Robert Gehrke: Utah’s rushed tax reform is yielding a bad product

Robert Gehrke

No, they’re not economists or accountants (mostly), but the members of the Utah Legislature’s tax reform task force did stay in a Holiday Inn Express. So why not take a crack at overhauling a multibillion-dollar tax code on the fly?

Legislative leaders seem intent on doing just that. The latest revised version of the bill, spanning roughly 200 pages, dropped late Friday evening and lawmakers will be asked to vote on it in a special session within the next few weeks.

Compare the current process to the last time Utah implemented major tax reform. A task force created in 2005 produced a bill that failed in the 2006 session. Lawmakers regrouped and, during a special session that year, passed a dual-track system as an interim step toward reform.

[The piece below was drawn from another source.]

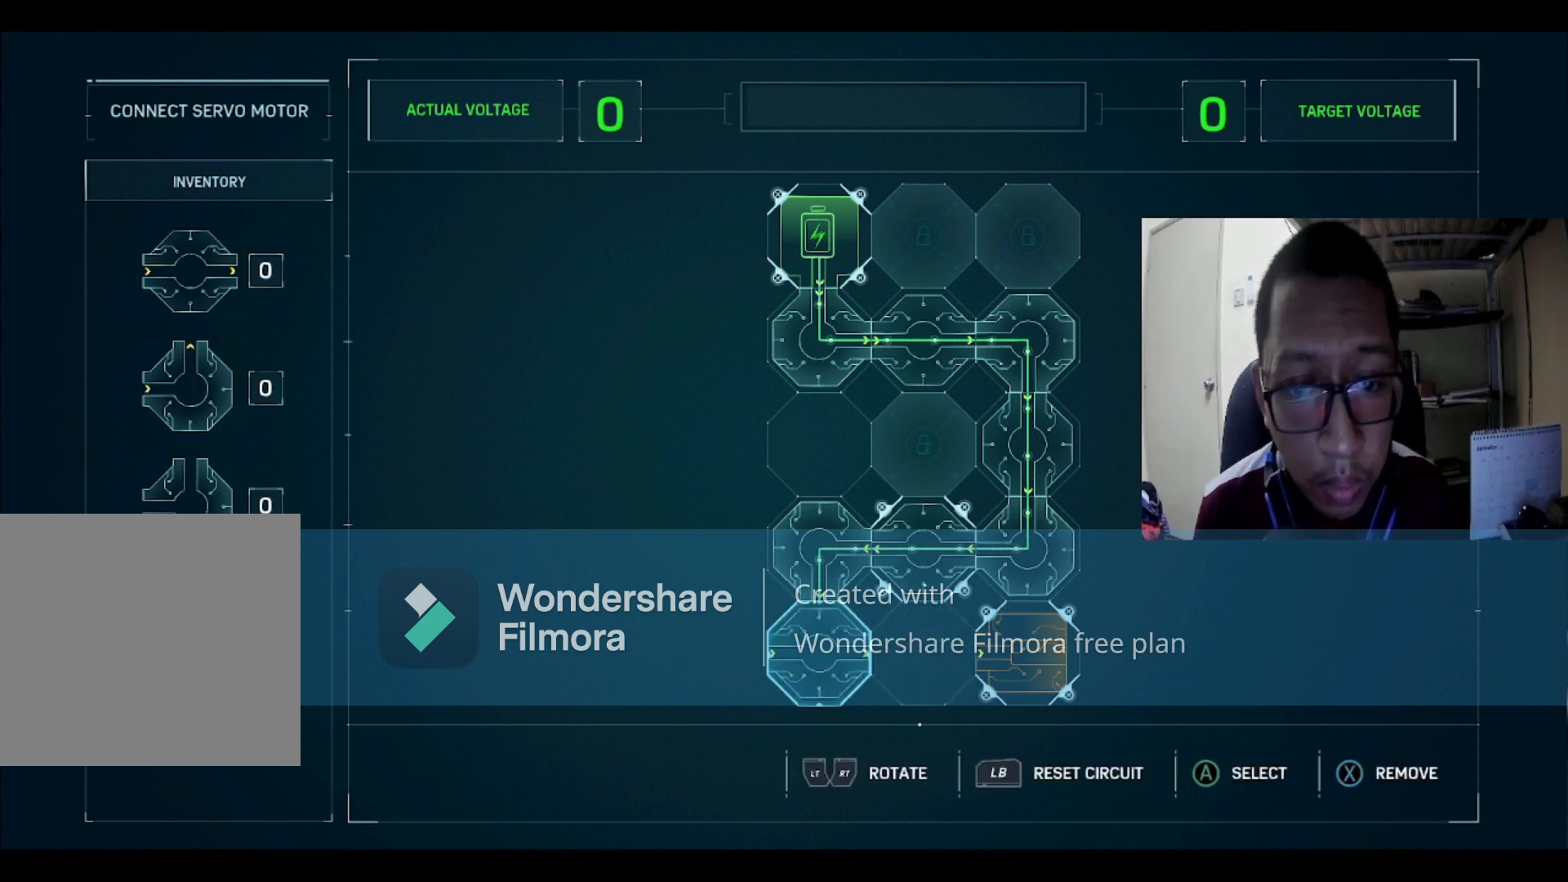
{"buttons": [], "left_stick": "center", "right_stick": "center", "events": [[133, "R2", "down"], [300, "R2", "up"]]}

In 2007, they replaced that with a single rate that cut income taxes for most Utahns beginning in 2008 and reduced the sales tax on food.

John Dougall, who is now the state auditor, was in the House at the time and sponsored the tax reform legislation. He had legislative economists run literally thousands of models to reflect the different scenarios, producing detailed scatterplots showing how the revisions would impact every single tax filer in the state.

“It was a difficult, complex process,” Dougall told me last week. “There were lots of iterations, lots of concerns, lots of challenges trying to find that level of support. It took a couple years. It was not something that was easy.”

Because of that hard work, the final version of the bill had unanimous support from legislators in both the House and Senate, and then-Gov. Jon Huntsman. But it took years to accomplish.

And the bill they ultimately passed was nowhere near as complex as what lawmakers are now trying to pull off in mere months. This reform effort doesn’t just make simple tweaks to income taxes and the sales tax on food.

It imposes a sales tax on a series of new services like Netflix and Lyft (but leaves out a lot more), raises the sales tax on food but offsets it with refundable credits for low-income Utahns, repeals a number of sales tax exemptions, implements a new sales tax on gas, significantly increases child deductions and changes funding for school lunch.

But that’s only part of it. They also want to amend the Utah Constitution to remove a guarantee that income tax money is spent on education and replace it with a complicated change to local property taxes that has been shrouded in more secrecy than the identities of the Real Housewives of Salt Lake City.

A vague three-page plan has been offered to school districts, trying to win their approval. Essentially, the idea is to put it on local school districts to fund education out of property taxes and to make it easier for them to raise property taxes at the same rate as inflation.

But wait — as they say on TV informercials — there’s more! There is a convoluted equalization arrangement to make sure that districts with low property values, such as Piute, Tintic and Cache, will get state help to make sure they’re at the median level of funding, while districts such as Park City and Salt Lake will contribute to the other schools.

What it means is that your property tax bill will increase every year and there’s a good chance a portion of it will go to help other schools.

On the surface it looks like legislators have worked it out so they can tell voters next year that they have cut taxes while assuring an annual property tax increase that school districts, not lawmakers, will get blamed for.

And right now lawmakers can’t look their constituents in the eye and tell them how they will be impacted by this convoluted mess, because the whole thing is still half-baked.

For the first time last week, my colleague Bethany Rodgers finally received copies of the scatterplots similar to those that Dougall obsessed over. They showed a third of households would see a tax increase, while two-thirds would see a cut.

But a House spokesman said changes had been made that aren’t reflected. The analysis also didn’t reflect the still-developing property tax component.

Even members of the task force have been kept in the dark about the project. During the task force’s last meeting, Sen. Curt Bramble, R-Provo, who worked on the 2007 tax reform package, ran through a slew of questions and warned he had a lot more.

“It would have been nice to have them all along,” said Rep. Francis Gibson, R-Mapleton, co-chairman of the task force.

“It would’ve been nice to have seen a bill,” Bramble shot back.

It’s true that we need tax reform.

The amount of money dedicated to public education versus all of the other state services is out of balance.

Last Thursday, Salt Lake County Councilwoman and Republican gubernatorial candidate Aimee Winder Newton tweeted an appeal to legislators to not pass the tax bill during a special session and instead to wait until the general session in January.

“It seems a special session during the holidays, when people aren’t paying attention, is a bad idea,” she said. “Something as important as this deserves robust public comment and debate.”

She’s right.

The Legislature should slow down and give the public time and the tools to understand what is being proposed — including an online calculator where people can see how they specifically will be affected.

That way, legislators can hear from their constituents about concerns before being asked to vote on a massive bill, then figure out later what it means.

It is important to get tax reform done. But it’s more important to get it done right.